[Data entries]
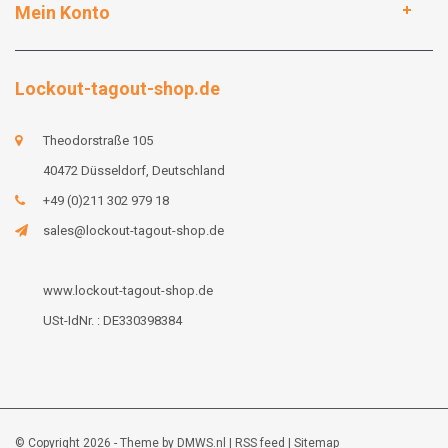
Mein Konto
Lockout-tagout-shop.de
Theodorstraße 105
40472 Düsseldorf, Deutschland
+49 (0)211 302 979 18
sales@lockout-tagout-shop.de
www.lockout-tagout-shop.de
USt-IdNr. : DE330398384
© Copyright 2026 - Theme by
DMWS.nl
|
RSS feed
|
Sitemap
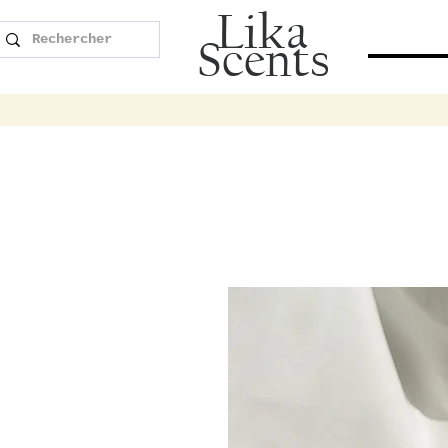
Lika
Scents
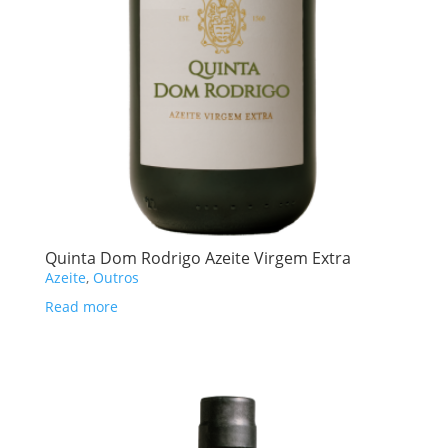
Quinta Dom Rodrigo Azeite Virgem Extra
Azeite
,
Outros
Read more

_Brief_
Your answer should consist only of the lines from the one that holds "Quinta Dom Rodrigo Azeite Virgem Extra" to the end of the entries above, both ends included, each repeated exactly.

_Exercise response_
Quinta Dom Rodrigo Azeite Virgem Extra
Azeite
,
Outros
Read more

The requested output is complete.